▸ What to do: Recast the listing as a Markdown table with the columns Row and Entry line. Start at the listing's first line, run through the line containing "16: (131, 742)", and skip any blank lines.

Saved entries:
━━━━━━━━━━━━━━━━━━━━━━━━━━━━━━
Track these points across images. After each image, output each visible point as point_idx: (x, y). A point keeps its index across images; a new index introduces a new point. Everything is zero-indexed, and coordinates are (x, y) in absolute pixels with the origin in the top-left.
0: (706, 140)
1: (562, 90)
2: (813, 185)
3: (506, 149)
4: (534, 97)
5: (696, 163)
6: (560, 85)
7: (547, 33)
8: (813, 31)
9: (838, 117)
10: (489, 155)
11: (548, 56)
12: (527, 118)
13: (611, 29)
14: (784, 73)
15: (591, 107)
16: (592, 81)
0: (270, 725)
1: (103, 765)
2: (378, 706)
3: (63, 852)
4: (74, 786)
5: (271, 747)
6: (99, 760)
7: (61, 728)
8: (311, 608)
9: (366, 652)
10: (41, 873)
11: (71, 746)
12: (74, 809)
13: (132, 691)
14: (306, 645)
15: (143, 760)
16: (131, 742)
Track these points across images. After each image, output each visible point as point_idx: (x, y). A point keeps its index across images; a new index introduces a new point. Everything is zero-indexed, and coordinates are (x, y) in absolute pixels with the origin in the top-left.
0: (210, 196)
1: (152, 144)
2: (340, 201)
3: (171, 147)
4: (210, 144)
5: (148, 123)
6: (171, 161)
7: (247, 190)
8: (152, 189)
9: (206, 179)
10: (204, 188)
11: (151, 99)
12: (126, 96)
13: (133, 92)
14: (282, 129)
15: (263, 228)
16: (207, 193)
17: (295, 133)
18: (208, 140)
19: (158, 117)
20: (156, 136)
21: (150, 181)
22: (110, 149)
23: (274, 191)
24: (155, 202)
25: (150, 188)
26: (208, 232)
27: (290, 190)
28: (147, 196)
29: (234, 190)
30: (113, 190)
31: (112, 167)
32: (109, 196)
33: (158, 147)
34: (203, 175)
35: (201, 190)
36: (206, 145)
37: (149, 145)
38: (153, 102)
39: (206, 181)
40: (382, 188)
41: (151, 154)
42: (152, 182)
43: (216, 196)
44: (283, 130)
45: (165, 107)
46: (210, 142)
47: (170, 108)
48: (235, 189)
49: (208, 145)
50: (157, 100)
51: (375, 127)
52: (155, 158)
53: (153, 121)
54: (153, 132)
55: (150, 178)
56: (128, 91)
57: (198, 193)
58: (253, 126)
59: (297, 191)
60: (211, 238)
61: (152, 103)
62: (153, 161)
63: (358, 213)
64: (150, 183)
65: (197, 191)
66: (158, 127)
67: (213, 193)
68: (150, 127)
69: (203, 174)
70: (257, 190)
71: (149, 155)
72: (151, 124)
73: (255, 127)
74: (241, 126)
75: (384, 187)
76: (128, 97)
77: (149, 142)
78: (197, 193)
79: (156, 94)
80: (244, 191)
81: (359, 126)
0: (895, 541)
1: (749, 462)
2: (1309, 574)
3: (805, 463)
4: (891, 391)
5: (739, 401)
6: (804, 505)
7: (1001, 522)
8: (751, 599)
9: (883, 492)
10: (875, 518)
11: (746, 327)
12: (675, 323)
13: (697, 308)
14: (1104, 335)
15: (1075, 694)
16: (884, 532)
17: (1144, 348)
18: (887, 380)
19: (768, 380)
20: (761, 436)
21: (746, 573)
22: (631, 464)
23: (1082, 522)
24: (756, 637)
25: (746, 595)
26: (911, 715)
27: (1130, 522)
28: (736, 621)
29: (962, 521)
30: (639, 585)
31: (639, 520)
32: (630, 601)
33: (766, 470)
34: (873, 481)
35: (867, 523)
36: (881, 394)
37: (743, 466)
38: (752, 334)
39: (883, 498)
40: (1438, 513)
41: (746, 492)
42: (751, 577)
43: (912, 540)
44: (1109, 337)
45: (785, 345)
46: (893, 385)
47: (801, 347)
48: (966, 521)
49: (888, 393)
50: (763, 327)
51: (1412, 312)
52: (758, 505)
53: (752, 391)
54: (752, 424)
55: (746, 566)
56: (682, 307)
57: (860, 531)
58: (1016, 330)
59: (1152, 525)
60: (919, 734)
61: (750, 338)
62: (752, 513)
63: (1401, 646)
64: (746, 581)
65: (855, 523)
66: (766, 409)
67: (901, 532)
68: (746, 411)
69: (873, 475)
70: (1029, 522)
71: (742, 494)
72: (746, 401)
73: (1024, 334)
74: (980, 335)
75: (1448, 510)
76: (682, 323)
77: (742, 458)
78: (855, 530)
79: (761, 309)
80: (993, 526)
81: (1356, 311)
━━━━━━━━━━━━━━━━━━━━━━━━━━━━━━
▸ Final answer:
| Row | Entry line |
|---|---|
| 1 | Track these points across images. After each image, output each visible point as point_idx: (x, y). A point keeps its index across images; a new index introduces a new point. Everything is zero-indexed, and coordinates are (x, y) in absolute pixels with the origin in the top-left. |
| 2 | 0: (706, 140) |
| 3 | 1: (562, 90) |
| 4 | 2: (813, 185) |
| 5 | 3: (506, 149) |
| 6 | 4: (534, 97) |
| 7 | 5: (696, 163) |
| 8 | 6: (560, 85) |
| 9 | 7: (547, 33) |
| 10 | 8: (813, 31) |
| 11 | 9: (838, 117) |
| 12 | 10: (489, 155) |
| 13 | 11: (548, 56) |
| 14 | 12: (527, 118) |
| 15 | 13: (611, 29) |
| 16 | 14: (784, 73) |
| 17 | 15: (591, 107) |
| 18 | 16: (592, 81) |
| 19 | 0: (270, 725) |
| 20 | 1: (103, 765) |
| 21 | 2: (378, 706) |
| 22 | 3: (63, 852) |
| 23 | 4: (74, 786) |
| 24 | 5: (271, 747) |
| 25 | 6: (99, 760) |
| 26 | 7: (61, 728) |
| 27 | 8: (311, 608) |
| 28 | 9: (366, 652) |
| 29 | 10: (41, 873) |
| 30 | 11: (71, 746) |
| 31 | 12: (74, 809) |
| 32 | 13: (132, 691) |
| 33 | 14: (306, 645) |
| 34 | 15: (143, 760) |
| 35 | 16: (131, 742) |